Assim, agradeci e disse que não ia dar... e o “taxista” levou-me a outro sítio. Hóteis daquela qualidade mais podre a que um gajo está habituado. Dois estavam fechados e um estava aberto. Não tem quartos, mas que interessa? “Ficas aqui”, disse o gerente, a apontar para um pedaço de chão da recepção. E aqui estou, numa cama de cobertores, no chão,, com o gerente ali a dois metros. O gajo pediu-me dez dólares. Everybody’s trying to make a buck. ‘Tá é burro. Ofereci cinco, ele disse sete e eu aceitei. Só que eu só tinha mesmo dólares. Por isso, ao fazermos as conversões eu voltei atrás e acabei por lhe dar só cinco. Pá é que estou no chão méne!
               
Vou dormir.

3h00-25-3-11
Hamadan, Irão

sábado, 26 de março de 2011

Entrada no Iraque


Amanhã sigo para o Irão. Era para ter ido hoje, ainda bem que não fui. Vi a felicidade de frente hoje, espelhada na cara do meu anfitrião, nos seus amigos a tocar instrumentos locais ao redor de uma farta mesa, naquele lago que há dez anos estava tão mais acima... Tudo isto, todas estas pequenas coisas, directamente injectadas no âmago do meu coração, tudo isto mais ou menos perto da consciência de viver momentos inesquecíveis.

Entrei no Iraque com a boleia conseguida devido à minha suposta devoção ao fogo festejante do Nevrós, o ano novo curdo. Aquela fronteira era estranha méne. Andei um pedaço dentro do taxi e mandaram-nos sair. Um par de vezes. Nunca sabia se devia ter o passaporte na mão ou não. Mas eventualmente chegou uma altura em que lá o mandei, e passados uns escassos dez minutos tinha um selo a dizer “válido por dez dias”. Fixe. Onde é que eu ia? Sabe deus. A minha ideia era ir para Duhok, porque tinha perguntado ao João, o puto que bazou de Portugal comigo e que cá esteve mais cedo, o que valia a pena, e a sua anfitrião tinha-lhe dito que esta cidade era bacana. Assim sendo, mandei pedidos pelo couchsurfing para Duhok para esse dia e para Erbil, a capital curda, para dois dias depois. Em Duhok, nada. Em Erbil, a mensagem de um méne chamado Andrew a dizer “ok, liga para xxxxxxxx quando chegares”. Ok, fixe. Nada específico, na verdade.

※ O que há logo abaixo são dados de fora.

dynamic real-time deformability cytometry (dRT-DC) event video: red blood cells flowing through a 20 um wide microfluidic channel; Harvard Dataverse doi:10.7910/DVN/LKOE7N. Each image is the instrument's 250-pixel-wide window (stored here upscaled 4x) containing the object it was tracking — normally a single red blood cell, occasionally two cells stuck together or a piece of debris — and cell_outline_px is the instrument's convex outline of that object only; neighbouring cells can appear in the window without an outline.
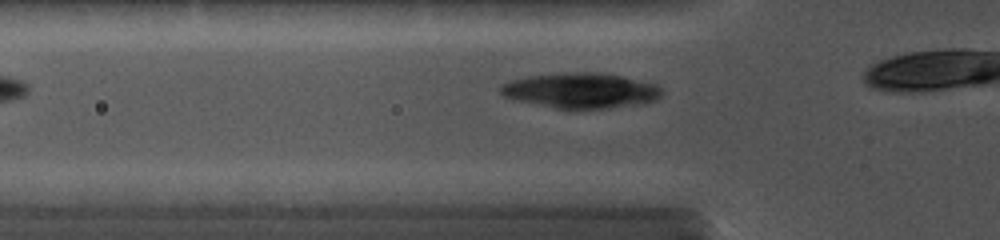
{"species": "common noctule bat (a hibernating species)", "species_latin": "Nyctalus noctula", "temperature_condition": "cold", "stored_images_in_passage": 9, "camera_frame_rate_fps": 5000, "um_per_image_px": 0.085, "animal": {"sex": "female", "body_mass_g": 19.0, "forearm_length_mm": 56.7}, "frame": {"image": 1, "passage_image": 4, "time_ms": 1.0, "image_size_px": [1000, 240], "cell_outline_px": [[664, 92], [656, 100], [644, 104], [608, 108], [556, 108], [512, 100], [504, 96], [500, 92], [500, 84], [512, 80], [528, 76], [580, 72], [592, 72], [620, 76], [656, 84]], "centroid_in_image_um": [49.37, 7.71], "position_along_channel_um": 76.4, "area_um2": 32.95}}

A minha boleia deixou-me em pleno Curdistão. Ok, tranquilo. Uma vez na estrada estiquei o polegarzito e um carro parou dentro de um par de minutos. Mas a cena é que não tinha o meu sinal a explicar a minha cena. E ainda que este país seja muito dado a dar boleia, não entendem o conceito muito bem. Por isso mandaram-me entrar após terem dito algo que me soou a “polícia”. Hesitei. Lá disse “no problem; no police” (um gajo tem de reduzir o inglês ao mínimo, correndo o risco de desaprender a língua). Eles queriam ajudar, mas eu não queria falar com a bófia mal entrava no país. Bem os gajos andaram comigo duzentos metros, no máximo, e pararam perto da polícia. Eu não fritei muito, mas fiquei um bocado naquela, e quando vi o carrito branco, um entre tantos, a desaparecer no horizonte, segui caminho. Mal sabia eu a razão pela qual lá me tinham deixado...

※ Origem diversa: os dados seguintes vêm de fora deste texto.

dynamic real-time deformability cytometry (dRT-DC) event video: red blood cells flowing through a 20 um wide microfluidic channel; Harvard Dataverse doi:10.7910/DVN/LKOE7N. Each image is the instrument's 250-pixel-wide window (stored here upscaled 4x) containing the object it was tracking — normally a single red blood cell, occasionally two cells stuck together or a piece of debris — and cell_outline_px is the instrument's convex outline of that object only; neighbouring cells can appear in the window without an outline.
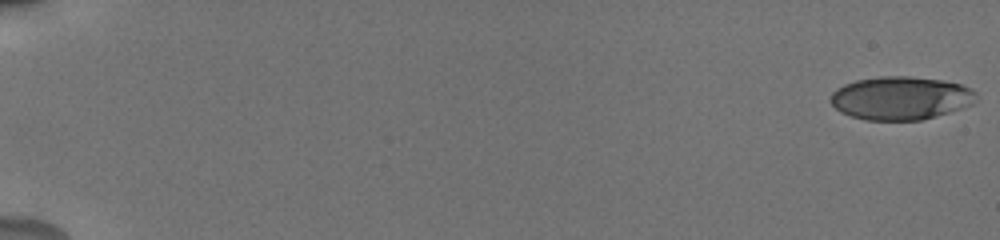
{"species": "human", "species_latin": "Homo sapiens", "temperature_condition": "cold", "stored_images_in_passage": 56, "camera_frame_rate_fps": 3000, "um_per_image_px": 0.085, "donor": {"sex": "male"}, "frame": {"image": 1, "passage_image": 1, "time_ms": 0.0, "image_size_px": [1000, 240], "cell_outline_px": [[976, 100], [972, 104], [936, 116], [920, 120], [864, 120], [840, 112], [828, 100], [832, 92], [836, 88], [844, 84], [856, 80], [880, 76], [908, 76], [940, 80], [960, 84], [972, 88], [976, 92]], "centroid_in_image_um": [76.53, 8.33], "position_along_channel_um": 8.5, "area_um2": 36.76}}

Estava eu a sair do carro e apareceu o mesmo taxi com quem tinha atravessado a fronteira. “Jackpot”, pensei. “Eles vão para o sul e vão-me deixar em Duhok”, pensei, num nível mais subconsciente. Mas não. Iam “só” uns quatro quilómetros. Mas à boleia, cada metro é benvindo. Lá me deixaram numa estrada qualquer, em direcção a Duhok e/ou Erbil. Decidi nesse momento ir para Erbil. Tinha o número de um couchsurfer, e ligar-lhe-ia a dizer “méne cheguei dois dias mais cedo, se for chunga posso ficar num hotel”. Sempre era melhor que nada ter, como era o caso de em Duhok.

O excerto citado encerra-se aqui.